On aurait pu s’attendre à une plongée autobiographique douloureuse, à un album miroir empreint de tension ou de regrets. Il n’en est rien. Avec "Son of Glen", Jakko M. Jakszyk choisit l’élégance, la délicatesse et la réconciliation. Loin des expérimentations abrasives de King Crimson, il livre ici un disque apaisé, traversé de paysages brumeux et de silences habités.
Dès les premières minutes de 'Ode to Ballina', le ton est posé : une flûte mélancolique, quelques cordes discrètes, un motif acoustique comme venu d’un autre temps. Il y a du Jethro Tull dans cette manière de faire dialoguer la musique folk et l’introspection sans jamais forcer le trait. Jakko ne raconte pas, il suggère. Et c’est cette pudeur qui fait la beauté du disque.
'This Kiss Never Lies' illustre parfaitement cette approche : le chant est murmuré, la composition aérienne, et tout semble suspendu à un fil. Ce n’est pas un disque de confessions, mais de sensations. Même quand le ton s’électrise légèrement, comme sur 'I Told You' - aux accents presque soul et à la rythmique plus marquée -, l’interprétation reste contenue, toujours au service d’une émotion subtile.

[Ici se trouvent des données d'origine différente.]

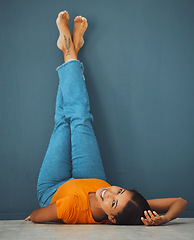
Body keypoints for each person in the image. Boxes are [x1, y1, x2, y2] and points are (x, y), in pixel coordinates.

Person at [24, 10, 187, 226]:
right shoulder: (128, 205)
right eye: (119, 191)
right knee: (81, 118)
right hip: (92, 179)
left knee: (63, 121)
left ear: (111, 218)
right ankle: (69, 49)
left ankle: (70, 48)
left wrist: (42, 214)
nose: (109, 194)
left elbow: (36, 216)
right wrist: (164, 218)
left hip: (54, 189)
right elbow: (180, 201)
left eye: (112, 203)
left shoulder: (71, 207)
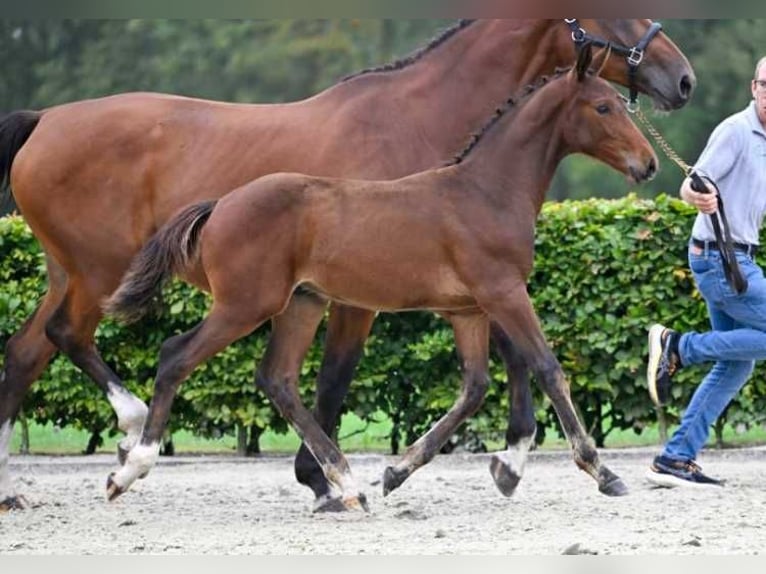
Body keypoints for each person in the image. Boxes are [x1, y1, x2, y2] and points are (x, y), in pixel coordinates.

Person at [645, 55, 766, 488]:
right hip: (717, 258)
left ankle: (675, 458)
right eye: (765, 85)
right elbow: (688, 184)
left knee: (736, 366)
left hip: (739, 258)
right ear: (754, 87)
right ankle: (679, 347)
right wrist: (700, 198)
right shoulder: (735, 131)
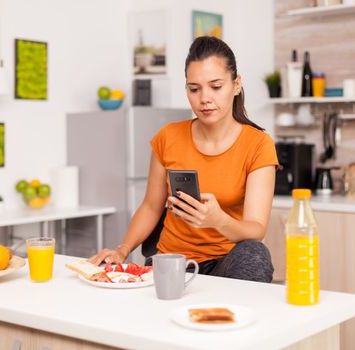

Partout, la guitare se faufile à pas feutrés. Des solos disséminés ici et là viennent ponctuer les titres sans jamais les envahir. Des lignes mélodiques ciselées, décimées, comme si chaque note cherchait son point d’équilibre. Jakko joue avec l’espace, laisse respirer sa musique. Il n’a rien à prouver, et c’est peut-être là sa plus grande force.
Et puis vient 'Son of Glen'. Un sommet de l’album, sinon le moment charnière. Sur plus de dix minutes, Jakko s’autorise un pas de côté, plus progressif, plus construit. Le morceau se déploie en strates, entre ruptures de ton et passages plus contemplatifs. Les dissonances y sont rares mais bienvenues, évoquant par éclats Porcupine Tree, et plus encore Esthesis dans cette manière de poser la voix : grave, fluide, presque détachée, mais toujours habitée. Ce sont surtout les chœurs - d’un autre âge, presque rétro - qui donnent au morceau cette texture si particulière. On pense aux années 1970, à ces harmonies vocales pleines d’âme qui venaient adoucir les tensions instrumentales. Ce n’est pas une nostalgie forcée, mais un clin d’œil subtil, presque inconscient.
Avec "Son of Glen", Jakko M. Jakszyk signe un album d’une grande cohérence, qui apaise plus qu’il n’interroge, et qui s’écoute comme on feuillette un carnet de souvenirs - flous, peut-être, mais jamais dénués de chaleur. Un disque qui prend son temps, sans chercher à impressionner, mais qui finit par toucher juste.